The risks of investing in clinical-stage drug developers are pretty easy to wrap your hands around. To begin with, the odds are stacked against a company's succeeding. Most compounds fail to even make it into clinical trials, and even there, a good majority are destined to fail to reach pharmacy shelves. That means clinical drug developers often struggle to find the funding needed to keep the lights on and the research going. In Geron's case, its risks are exacerbated by the fact that it has bet the farm on imetelstat, a telomerase inhibitor designed to treat myelofibrosis and myelodysplastic syndromes. There's nothing else substantial in its pipeline behind imetelstat.
But there are two exciting aspects of imetelstat that make me a believer. First, we have the clinical data itself. In early-stage studies, imetelstat wound up producing partial and complete responses in some myelofibrosis patients. Admittedly, this was a small trial, but no previous study had ever demonstrated any clinical response directly on myelofibrosis.

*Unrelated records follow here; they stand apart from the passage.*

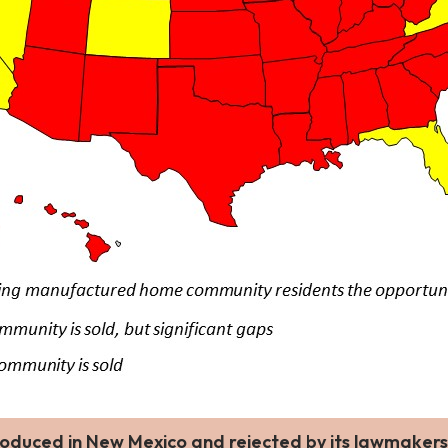
troduced in New Mexico and rejected by its lawmakers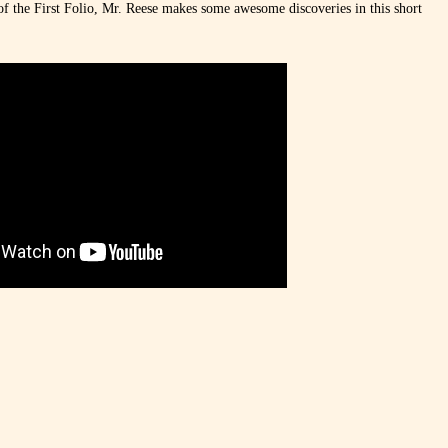
of the First Folio, Mr. Reese makes some awesome discoveries in this short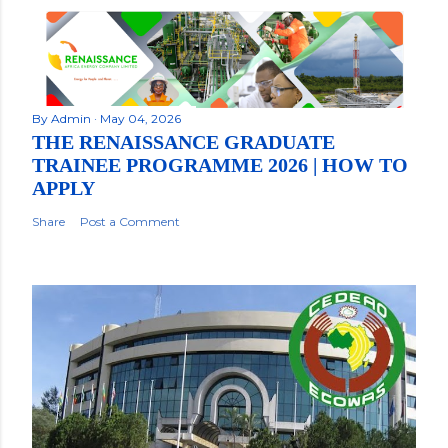
By
Admin
May 04, 2026
THE RENAISSANCE GRADUATE
TRAINEE PROGRAMME 2026 | HOW TO
APPLY
Share
Post a Comment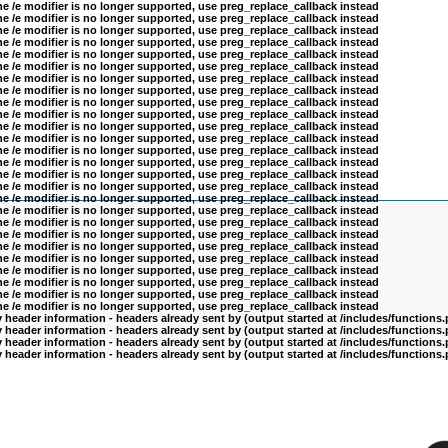
he /e modifier is no longer supported, use preg_replace_callback instead
he /e modifier is no longer supported, use preg_replace_callback instead
he /e modifier is no longer supported, use preg_replace_callback instead
he /e modifier is no longer supported, use preg_replace_callback instead
he /e modifier is no longer supported, use preg_replace_callback instead
he /e modifier is no longer supported, use preg_replace_callback instead
he /e modifier is no longer supported, use preg_replace_callback instead
he /e modifier is no longer supported, use preg_replace_callback instead
he /e modifier is no longer supported, use preg_replace_callback instead
he /e modifier is no longer supported, use preg_replace_callback instead
he /e modifier is no longer supported, use preg_replace_callback instead
he /e modifier is no longer supported, use preg_replace_callback instead
he /e modifier is no longer supported, use preg_replace_callback instead
he /e modifier is no longer supported, use preg_replace_callback instead
he /e modifier is no longer supported, use preg_replace_callback instead
he /e modifier is no longer supported, use preg_replace_callback instead
he /e modifier is no longer supported, use preg_replace_callback instead
he /e modifier is no longer supported, use preg_replace_callback instead
he /e modifier is no longer supported, use preg_replace_callback instead
he /e modifier is no longer supported, use preg_replace_callback instead
he /e modifier is no longer supported, use preg_replace_callback instead
he /e modifier is no longer supported, use preg_replace_callback instead
he /e modifier is no longer supported, use preg_replace_callback instead
he /e modifier is no longer supported, use preg_replace_callback instead
he /e modifier is no longer supported, use preg_replace_callback instead
he /e modifier is no longer supported, use preg_replace_callback instead
header information - headers already sent by (output started at /includes/functions
header information - headers already sent by (output started at /includes/functions
header information - headers already sent by (output started at /includes/functions
header information - headers already sent by (output started at /includes/functions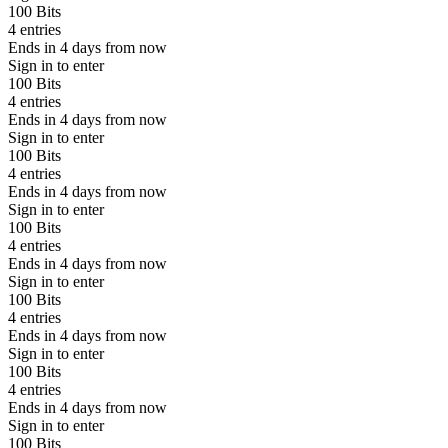
100 Bits
4 entries
Ends in 4 days from now
Sign in to enter
100 Bits
4 entries
Ends in 4 days from now
Sign in to enter
100 Bits
4 entries
Ends in 4 days from now
Sign in to enter
100 Bits
4 entries
Ends in 4 days from now
Sign in to enter
100 Bits
4 entries
Ends in 4 days from now
Sign in to enter
100 Bits
4 entries
Ends in 4 days from now
Sign in to enter
100 Bits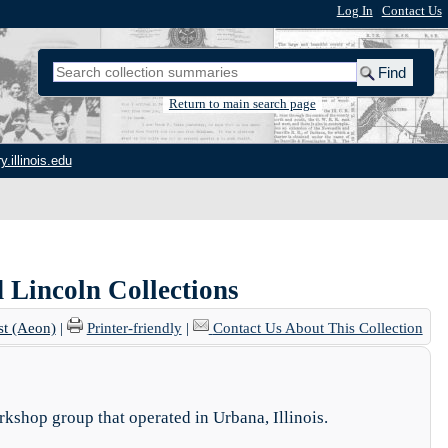
Log In
|
Contact Us
Return to main search page
y.illinois.edu
d Lincoln Collections
st (Aeon)
|
Printer-friendly
|
Contact Us About This Collection
rkshop group that operated in Urbana, Illinois.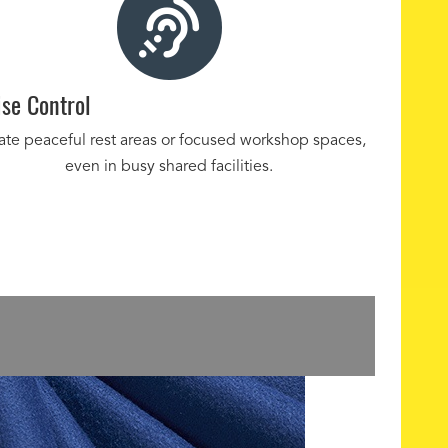
se Control
ate peaceful rest areas or focused workshop spaces,
even in busy shared facilities.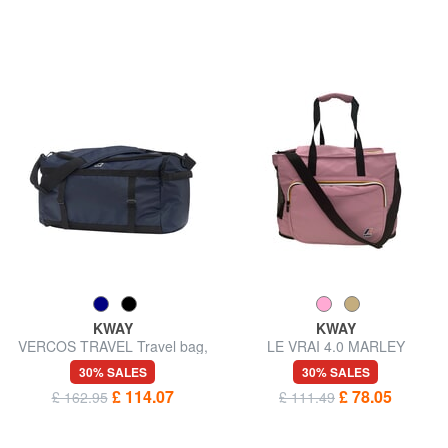
KWAY
KWAY
VERCOS TRAVEL Travel bag,
LE VRAI 4.0 MARLEY
double portability
Shoulder bag, waterproof
30% SALES
30% SALES
£ 114.07
£ 78.05
£ 162.95
£ 111.49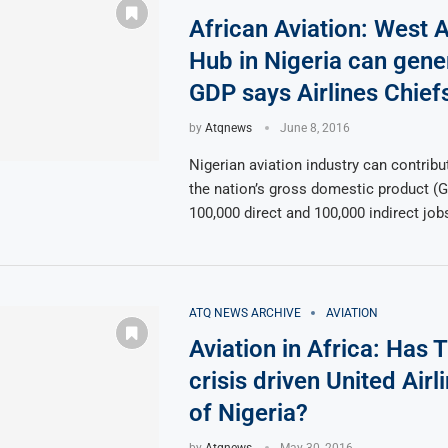
African Aviation: West A
Hub in Nigeria can gen
GDP says Airlines Chief
by
Atqnews
June 8, 2016
Nigerian aviation industry can contribu
the nation’s gross domestic product (
100,000 direct and 100,000 indirect job
ATQ NEWS ARCHIVE
AVIATION
Aviation in Africa: Has 
crisis driven United Airl
of Nigeria?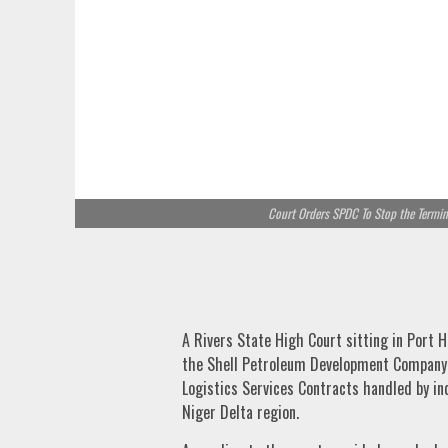
Court Orders SPDC To Stop the Termina
A Rivers State High Court sitting in Port H
the Shell Petroleum Development Company 
Logistics Services Contracts handled by i
Niger Delta region.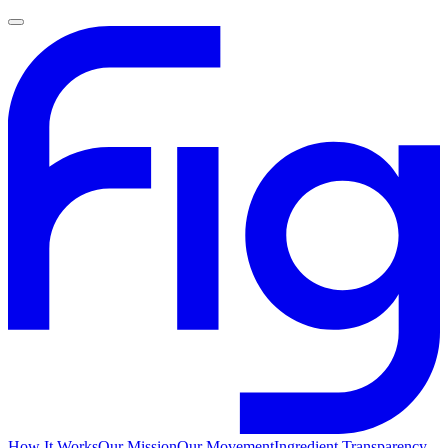
How It Works
Our Mission
Our Movement
Ingredient Transparency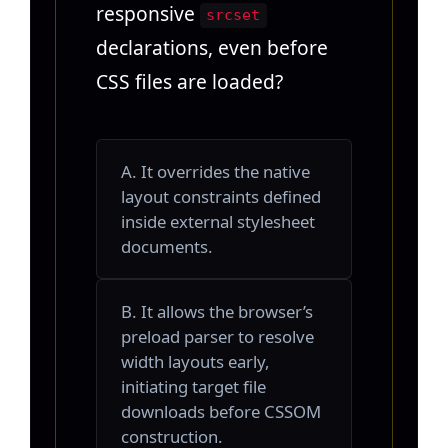
responsive
srcset
declarations, even before
CSS files are loaded?
A. It overrides the native
layout constraints defined
inside external stylesheet
documents.
B. It allows the browser’s
preload parser to resolve
width layouts early,
initiating target file
downloads before CSSOM
construction.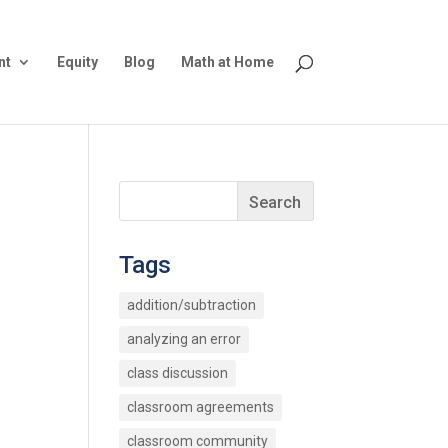
nt
Equity
Blog
Math at Home
Tags
addition/subtraction
analyzing an error
class discussion
classroom agreements
classroom community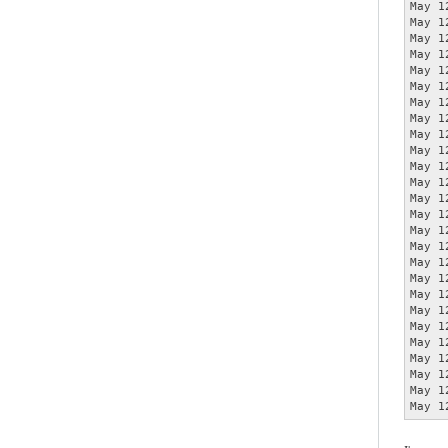
May 1
May 1
May 1
May 1
May 1
May 1
May 1
May 1
May 1
May 1
May 1
May 1
May 1
May 1
May 1
May 1
May 1
May 1
May 1
May 1
May 1
May 1
May 1
May 1
May 1
May 1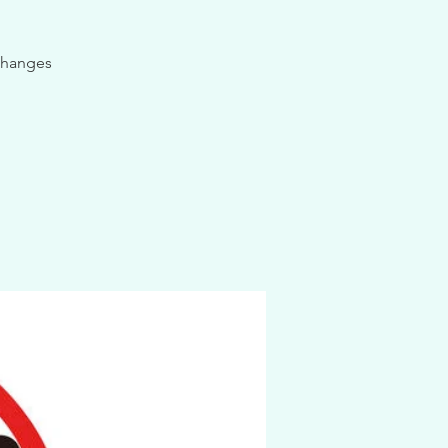
 changes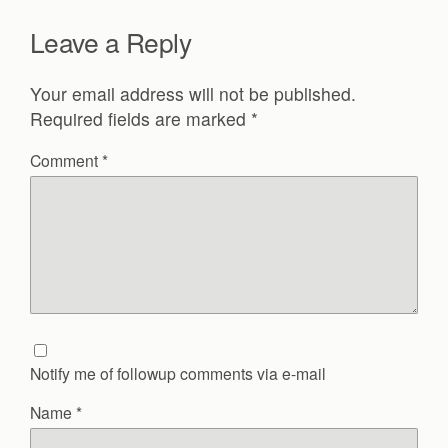
Leave a Reply
Your email address will not be published.
Required fields are marked
*
Comment
*
Notify me of followup comments via e-mail
Name
*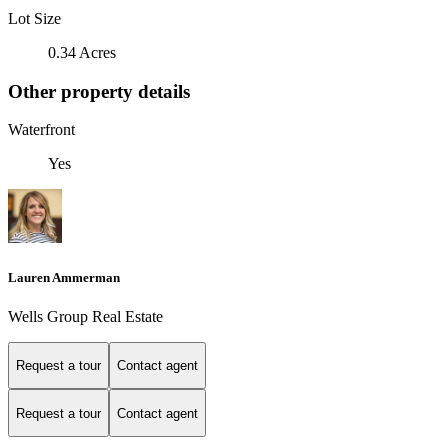
Lot Size
0.34 Acres
Other property details
Waterfront
Yes
Lauren Ammerman
Wells Group Real Estate
Request a tour
Contact agent
Request a tour
Contact agent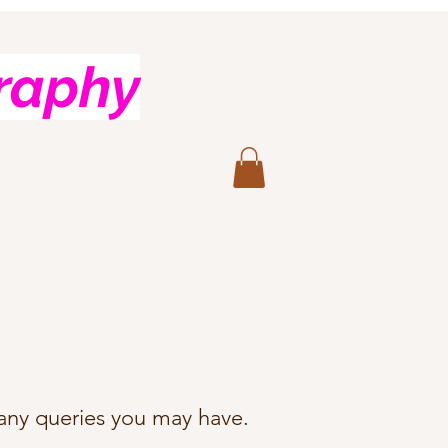
raphy
h any queries you may have.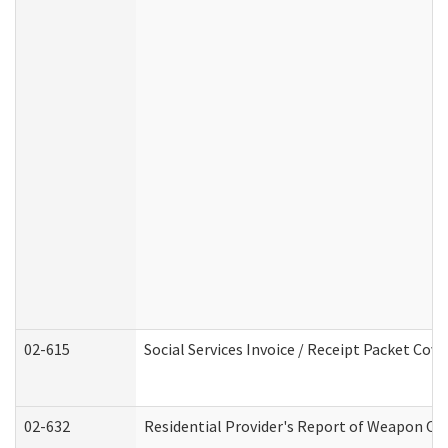
02-615
Social Services Invoice / Receipt Packet Co
02-632
Residential Provider's Report of Weapon Own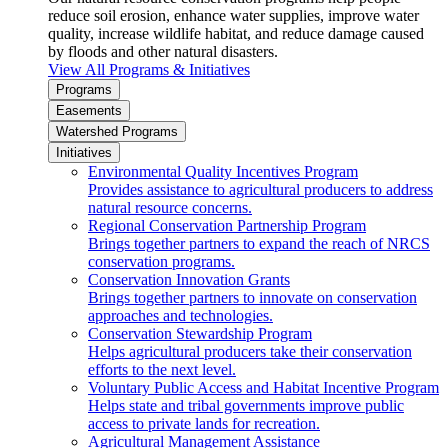
reduce soil erosion, enhance water supplies, improve water
quality, increase wildlife habitat, and reduce damage caused
by floods and other natural disasters.
View All Programs & Initiatives
Programs
Easements
Watershed Programs
Initiatives
Environmental Quality Incentives Program
Provides assistance to agricultural producers to address
natural resource concerns.
Regional Conservation Partnership Program
Brings together partners to expand the reach of NRCS
conservation programs.
Conservation Innovation Grants
Brings together partners to innovate on conservation
approaches and technologies.
Conservation Stewardship Program
Helps agricultural producers take their conservation
efforts to the next level.
Voluntary Public Access and Habitat Incentive Program
Helps state and tribal governments improve public
access to private lands for recreation.
Agricultural Management Assistance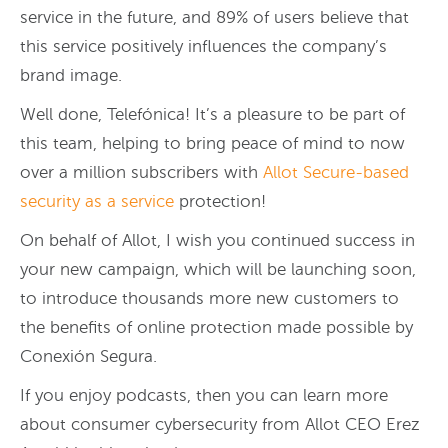
service in the future, and 89% of users believe that
this service positively influences the company’s
brand image.
Well done, Telefónica! It’s a pleasure to be part of
this team, helping to bring peace of mind to now
over a million subscribers with
Allot Secure-based
security as a service
protection!
On behalf of Allot, I wish you continued success in
your new campaign, which will be launching soon,
to introduce thousands more new customers to
the benefits of online protection made possible by
Conexión Segura.
If you enjoy podcasts, then you can learn more
about consumer cybersecurity from Allot CEO Erez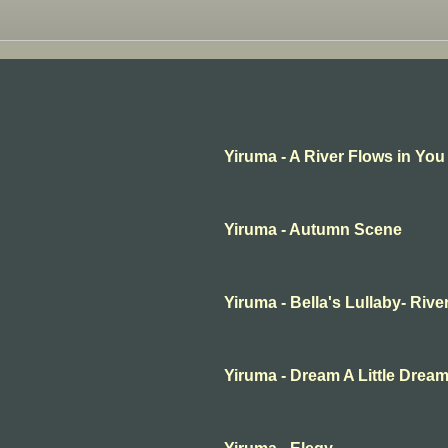
Yiruma - A River Flows in You
Yiruma - Autumn Scene
Yiruma - Bella's Lullaby- Rive
Yiruma - Dream A Little Drea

In fact, the only Food and Drug Administration-approved drug to treat the disease, Incyte's (NASDAQ:INCY) Jakafi, merely works on controlling its symptoms, such as enlarged spleen. Imetelstat demonstrated its ability to fight this rare disease like no other experimental medicine has before, which has me excited about its potential.
Second, Geron has secured a key licensing partner in Johnson & Johnson (NYSE:JNJ). The deal, which was forged in 2014, gave Geron $35 million up front and dangled $900 million in additional milestones tied to imetelstat's development, approval, and net sales. Johnson & Johnson has managed the launch of countless blockbuster medicines, so it brings experience and marketing leadership to the table.
While not without risks, Geron looks to be an intriguing buy in the healthcare space, with its share price near a 52-week low.
A bigger addressable market could be on deck
Todd Campbell (Exelixis): Since winning FDA approval for Cabometyx in second- and third-line advanced kidney cancer in April 2016, it's been up, up, and away for Exelixis sales and stock price.
Cabometyx has captured significant market share in its approved indications, and that's translated into hundreds of millions of dollars in sales that management has used to pay off its debt. Business could get even better for Exelixis in 2018 because the FDA will decide in February whether to approve Cabometyx for first-line use too.
Currently, Pfizer's (NYSE:PFE) Sutent, which generated $276 million in first-quarter revenue, dominates the first-line setting. However, Cabometyx outperformed Sutent in Exelixis' head-to-head study, reducing the risk of death by 20% and extending progression-free survival by about three months. Cabometyx's efficacy suggests that if the FDA gives an OK, it will become the preferred treatment, and if so, then Cabometyx revenue should climb significantly from its $90 million quarterly pace.
Exelixis could also benefit next year from an FDA decision on Cabometyx's use in liver cancer. Independent monitors stopped the Cabometyx liver cancer study early because it was working so well, and management plans to file for approval in advanced liver cancer early next year.
Overall, it could be a very good year for investors if the FDA cooperates, and that could make buying Exelixis' shares now -- ahead of regulatory decisions -- smart.